Jamaica is the birthplace of reggae, which became an international phenomenon thanks to Marley who died of cancer in 1981 at age 36.
“Reggae is the heartbeat of Jamaica,” said Ziggy Marley, one of Bob Marley’s reggae-playing sons, currently on tour for his “Fly Rasta” album.
“I think Jamaica misses it,” added the younger Marley. “In the past years a lot of the younger artists have been trying to move away from it with dancehall, but reggae is something that is needed because music affects our society deeply.”
After reggae’s golden age, the music degenerated as artists moved from marijuana, considered a spiritual drug by Jamaica’s Rastafarian Christian sect, to harder drugs like cocaine, Herbie Miller, Jamaica Music Museum’s director, said.
“Slackness,” a catch-all term for bad behavior, including explicit sexuality and violence, became the norm, and with it came the rise of dancehall.
Dancehall is an offshoot of reggae with a hyper-energetic sound and often violent, misogynistic as well as sexually explicit lyrics.
In 1991, dancehall artists famously upstaged roots reggae performers at the popular annual Reggae Sunsplash music festival and dancehall artists such as Shabba Ranks, Yellowman, Buju Banton and Ninjaman became all the rage.
Dancehall moved reggae closer to the American gangster rap scene, led by artists like Snoop Dogg, one the biggest selling American rappers.
But dancehall was rocked by a series of scandals involving some of its stars. The Grammy-winning singer Buju Banton was convicted in 2011 on cocaine conspiracy and trafficking charges and is serving a 10-year sentence.

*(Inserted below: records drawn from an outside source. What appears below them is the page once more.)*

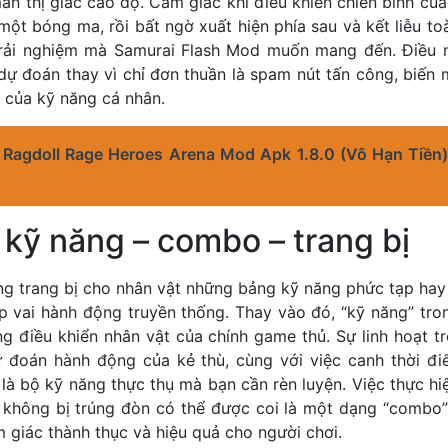
ãn thị giác cao độ. Cảm giác khi điều khiển chiến binh củ
ột bóng ma, rồi bất ngờ xuất hiện phía sau và kết liễu to
à trải nghiệm mà Samurai Flash Mod muốn mang đến. Điều n
dự đoán thay vì chỉ đơn thuần là spam nút tấn công, biến 
 của kỹ năng cá nhân.
 Ragdoll Rage Heroes Arena Mod Apk 1.8.0 (Vô Hạn Tiền
kỹ năng – combo – trang bị
ng trang bị cho nhân vật những bảng kỹ năng phức tạp hay
 vai hành động truyền thống. Thay vào đó, “kỹ năng” tron
g điều khiển nhân vật của chính game thủ. Sự linh hoạt tr
 đoán hành động của kẻ thù, cùng với việc canh thời đ
h là bộ kỹ năng thực thụ mà bạn cần rèn luyện. Việc thực hiệ
 không bị trúng đòn có thể được coi là một dạng “combo”
m giác thành thục và hiệu quả cho người chơi.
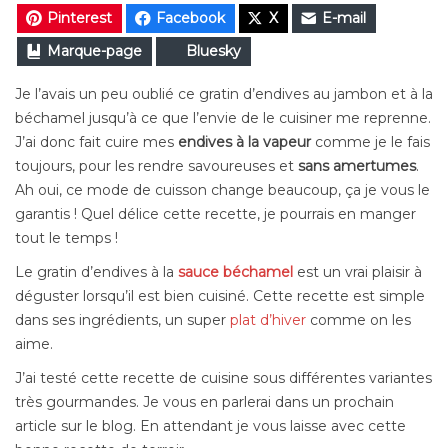
Pinterest
Facebook
X
E-mail
Marque-page
Bluesky
Je l’avais un peu oublié ce gratin d’endives au jambon et à la
béchamel jusqu’à ce que l’envie de le cuisiner me reprenne.
J’ai donc fait cuire mes
endives à la vapeur
comme je le fais
toujours, pour les rendre savoureuses et
sans amertumes
.
Ah oui, ce mode de cuisson change beaucoup, ça je vous le
garantis ! Quel délice cette recette, je pourrais en manger
tout le temps !
Le gratin d’endives à la
sauce béchamel
est un vrai plaisir à
déguster lorsqu’il est bien cuisiné. Cette recette est simple
dans ses ingrédients, un super
plat d’hiver
comme on les
aime.
J’ai testé cette recette de cuisine sous différentes variantes
très gourmandes. Je vous en parlerai dans un prochain
article sur le blog. En attendant je vous laisse avec cette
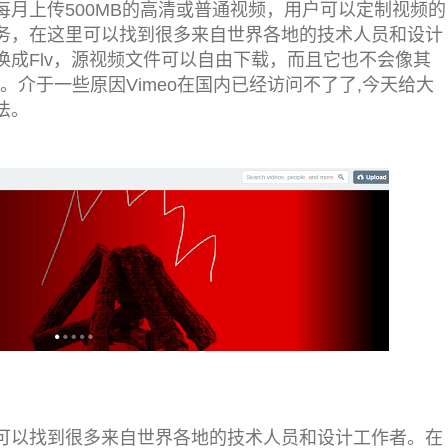
许每月上传500MB的高清或普通视频，用户可以定制视频的
服务，在这里可以找到很多来自世界各地的技术人员和设计
转换成Flv，源视频文件可以自由下载，而且它也不会像其
。介于一些原因Vimeo在国内已经访问不了了,今天给大
法。
里可以找到很多来自世界各地的技术人员和设计工作者。在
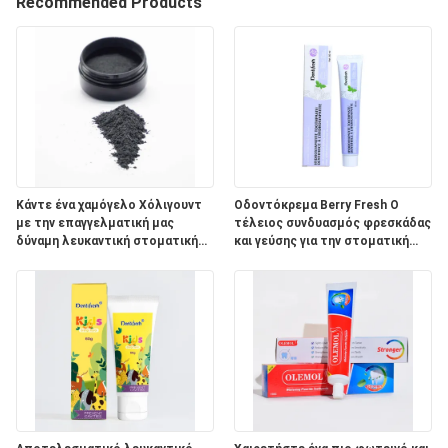
Recommended Products
ΠΟΙΟΤΙΚΌΣ
ΈΛΕΓΧΟΣ
ΜΑΣ
ΕΛΆΤΕ
ΣΕ
Κάντε ένα χαμόγελο Χόλιγουντ
Οδοντόκρεμα Berry Fresh Ο
με την επαγγελματική μας
τέλειος συνδυασμός φρεσκάδας
ΕΠΑΦΉ
δύναμη λευκαντική στοματική
και γεύσης για την στοματική
ΜΕ
προϊόν σκόνη
φροντίδα ενηλίκων
ΖΗΤΉΣΤΕ
ΈΝΑ
ΑΠΌΣΠΑΣΜΑ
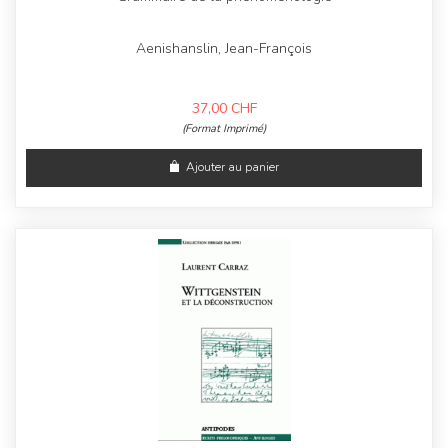
Aenishanslin, Jean-François
37,00
CHF
(Format Imprimé)
Ajouter au panier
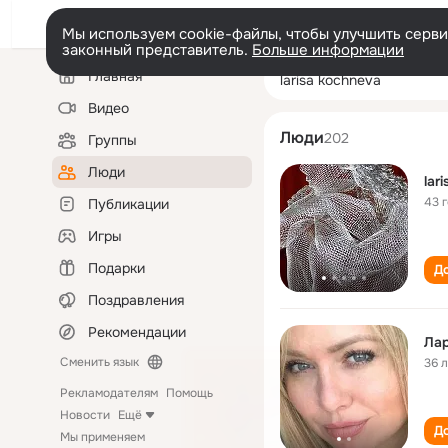
Мы используем cookie-файлы, чтобы улучшить сервис
законный представитель.
Больше информации
Левая
Поиск
Главная
larisa kochneva
колонка
по
людям
Видео
Люди
202
Группы
Люди
lar
43 
Публикации
Игры
Подарки
До
Поздравления
Рекомендации
Лар
Сменить язык
36 
Рекламодателям
Помощь
Новости
Ещё
До
Мы применяем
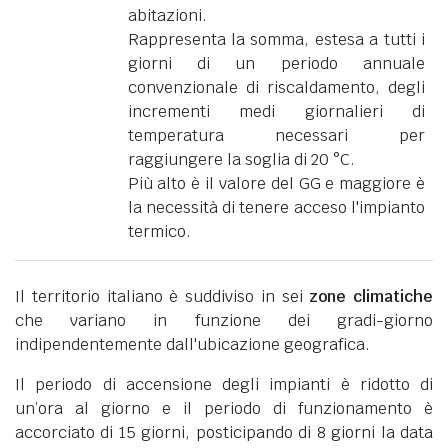
abitazioni.
Rappresenta la somma, estesa a tutti i
giorni di un periodo annuale
convenzionale di riscaldamento, degli
incrementi medi giornalieri di
temperatura necessari per
raggiungere la soglia di 20 °C.
Più alto è il valore del GG e maggiore è
la necessità di tenere acceso l'impianto
termico.
Il territorio italiano è suddiviso in sei
zone climatiche
che variano in funzione dei gradi-giorno
indipendentemente dall'ubicazione geografica.
Il periodo di accensione degli impianti è ridotto di
un’ora al giorno e il periodo di funzionamento è
accorciato di 15 giorni, posticipando di 8 giorni la data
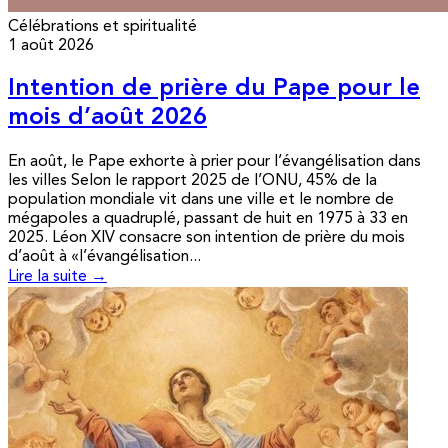
Célébrations et spiritualité
1 août 2026
Intention de prière du Pape pour le
mois d’août 2026
En août, le Pape exhorte à prier pour l’évangélisation dans
les villes Selon le rapport 2025 de l’ONU, 45% de la
population mondiale vit dans une ville et le nombre de
mégapoles a quadruplé, passant de huit en 1975 à 33 en
2025. Léon XIV consacre son intention de prière du mois
d’août à «l’évangélisation...
Lire la suite →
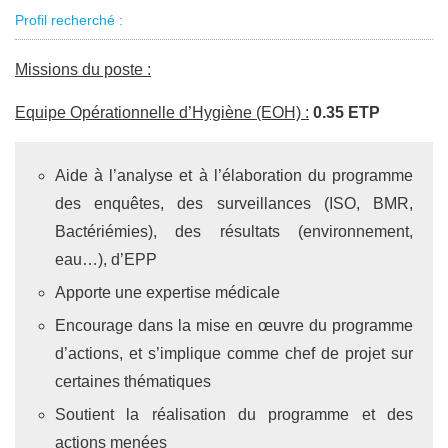
Profil recherché :
Missions du poste :
Equipe Opérationnelle d’Hygiène (EOH) :
0.35 ETP
Aide à l’analyse et à l’élaboration du programme
des enquêtes, des surveillances (ISO, BMR,
Bactériémies), des résultats (environnement,
eau…), d’EPP
Apporte une expertise médicale
Encourage dans la mise en œuvre du programme
d’actions, et s’implique comme chef de projet sur
certaines thématiques
Soutient la réalisation du programme et des
actions menées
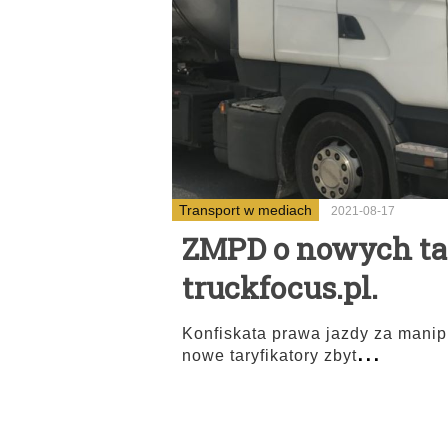
Transport w mediach
2021-08-17
ZMPD o nowych tar
truckfocus.pl.
Konfiskata prawa jazdy za manipu
...
nowe taryfikatory zbyt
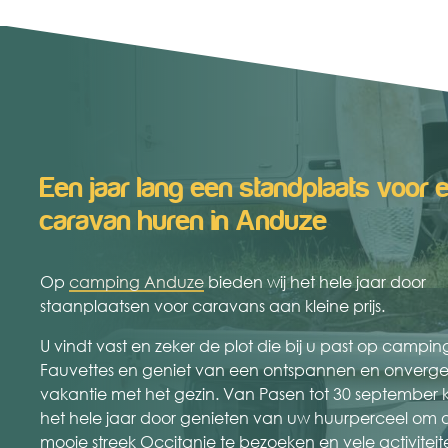
Een jaar lang een standplaats voor 
caravan huren in Anduze
Op
camping Anduze
bieden wij het hele jaar door
staanplaatsen voor caravans aan kleine prijs.
U vindt vast en zeker de plot die bij u past op campin
Fauvettes en geniet van een ontspannen en onverget
vakantie met het gezin. Van Pasen tot 30 september 
het hele jaar door genieten van uw huurperceel om 
mooie streek Occitanie te bezoeken en vele activitei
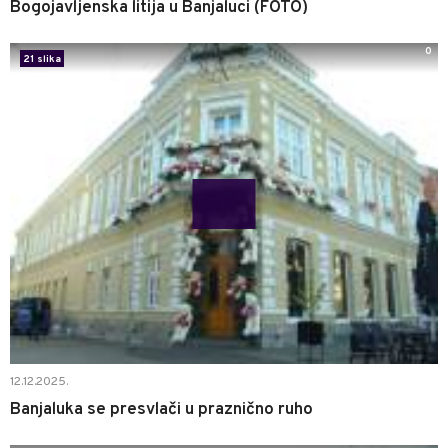
Bogojavljenska litija u Banjaluci (FOTO)
0
21 slika
12.12.2025.
Banjaluka se presvlači u praznično ruho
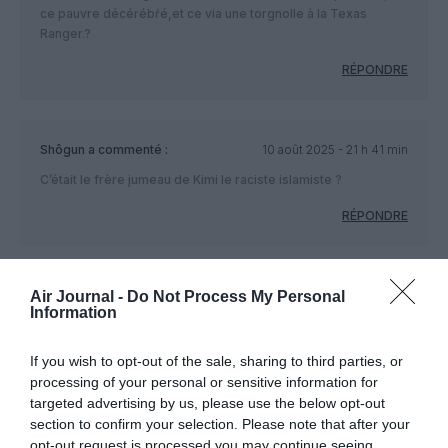
ce pauvre décérébŕé,et ce via une torgnolle à la Texas
Ranger.?
RÉPONDRE
Shôgun
a commenté :
10 août 2025 - 21 h 41 min
C’était le frère jumeau de Kimi le raciste islamiste ?
RÉPONDRE
Air Journal -
Do Not Process My Personal
Fcb1962
a commenté :
11 août 2025 - 9 h 56 min
Information
Une bonne baffe dans sa tronche puis serflex …pour
commencer!!!!
If you wish to opt-out of the sale, sharing to third parties, or
processing of your personal or sensitive information for
RÉPONDRE
targeted advertising by us, please use the below opt-out
section to confirm your selection. Please note that after your
opt-out request is processed you may continue seeing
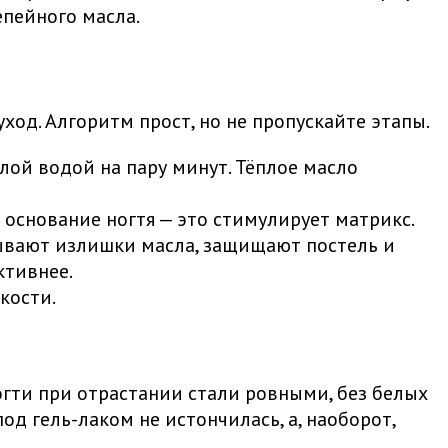
епейного масла.
од. Алгоритм прост, но не пропускайте этапы.
лой водой на пару минут. Тёплое масло
основание ногтя — это стимулирует матрикс.
тывают излишки масла, защищают постель и
ктивнее.
кости.
ногти при отрастании стали ровными, без белых
од гель-лаком не истончилась, а, наоборот,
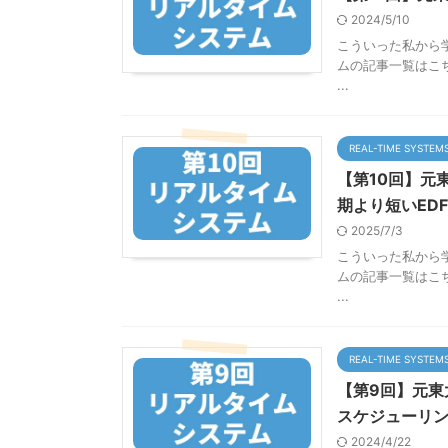
2024/5/10
こういった私から
ムの記事一覧はこちらか
...
REAL-TIME SYSTEM
【第10回】元
期より短いED
2025/7/3
こういった私から
ムの記事一覧はこちらか
...
REAL-TIME SYSTEM
【第9回】元東大
スケジューリ
2024/4/22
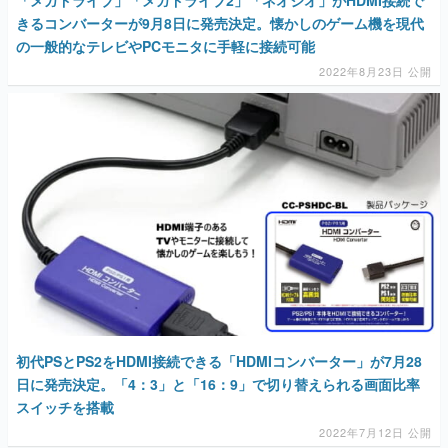
きるコンバーターが9月8日に発売決定。懐かしのゲーム機を現代
の一般的なテレビやPCモニタに手軽に接続可能
2022年8月23日 公開
初代PSとPS2をHDMI接続できる「HDMIコンバーター」が7月28
日に発売決定。「4：3」と「16：9」で切り替えられる画面比率
スイッチを搭載
2022年7月12日 公開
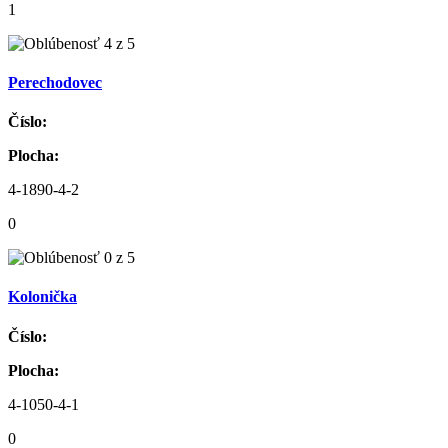
1
Perechodovec
Číslo:
Plocha:
4-1890-4-2
0
Kolonička
Číslo:
Plocha:
4-1050-4-1
0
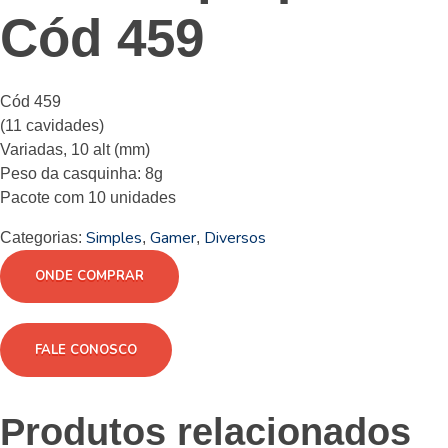
Cód 459
Cód 459
(11 cavidades)
Variadas, 10 alt (mm)
Peso da casquinha: 8g
Pacote com 10 unidades
Simples
Gamer
Diversos
Categorias:
,
,
ONDE COMPRAR
FALE CONOSCO
Produtos relacionados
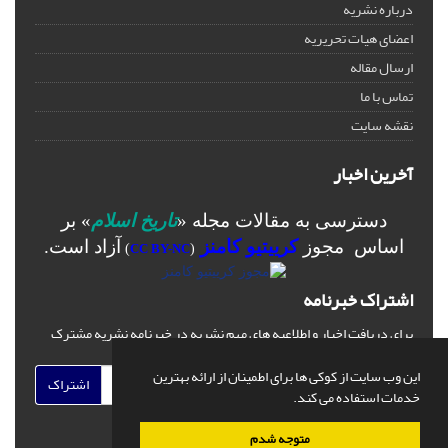
درباره نشریه
اعضای هیات تحریریه
ارسال مقاله
تماس با ما
نقشه سایت
آخرین اخبار
دسترسی به مقالات مجله «
تاریخ اسلام
» بر
اساس مجوز
کرییتیو کامنز
آزاد است.
)
CC BY-NC
(
اشتراک خبرنامه
برای دریافت اخبار و اطلاعیه های مهم نشریه در خبرنامه نشریه مشترک
شوید.
این وب سایت از کوکی ها برای اطمینان از ارائه بهترین
اشتراک
خدمات استفاده می کند.
متوجه شدم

In April dancehall star Vybz Kartel was sentenced to life in prison in Jamaica for the murder of a former associate.
Despite fading, reggae’s influence can still be heard in mainstream American pop, including the Bruno Mars 2012 hit “Locked Out of Heaven.”
Mars performed a rousing reggae tribute to Bob Marley at the 2013 Grammys alongside Sting, Rihanna and two Marley sons, Ziggy and Damian, singing a cover of his 1980 song “Could You Be Loved.”
In a sign of the times, Snoop Dogg changed his name in 2012 after a trip to Jamaica and announced a conversion to the Rastafari movement and a new alias, Snoop Lion. His 2013 chart-topping, Grammy-nominated album, “Reincarnated”, put reggae firmly back on the map, featuring a fusion of reggae and dancehall.
For the week of Aug. 23, Billboard ranks Chronixx’s “Dread & Terrible” the fourth bestselling reggae album. Ziggy Marley’s “Fly Rasta” ranks third and Snoop Lion’s “Reincarnated” ranks sixth.
The new crop of artists in the reggae revival include Protoje, Tarrus Riley, Chronixx, Jah9, and Kabaka Pyramid, who all play music with messages rooted in Rastafarianism.
What you have and how you look and what you don’t have, that’s dancehall,” said Kabaka Pyramid, who was ranked at the top of Billboard’s Next Big Sound chart last year. In the reggae revival, “ego is being taken out of the music,” he said.
The revival is being fostered by Billy Wilmot, a Jamaican surfing legend the vocalist, guitarist and songwriter for the Mystic Revealers, a Jamaican reggae band that formed in the late 1970s.
His surf camp, Jamnesia, became a seminal place where Reggae Revival artists cut their teeth on live performance.
“Reggae is always socially conscious music and socially relevant,” said Wilmot. “It might not be what you want to hear, but it’s what’s going on in society.”
Roots reggae and dancehall may have very different sounds and messages, but they’re not mutually exclusive. Some reggae artists have incorporated rap elements of dancehall, including Damian Marley and Tanya Stephens.
“Both can exist and live,” says Ziggy Marley. “The roots revival can bring things back into balance without being judgmental of one or the other.”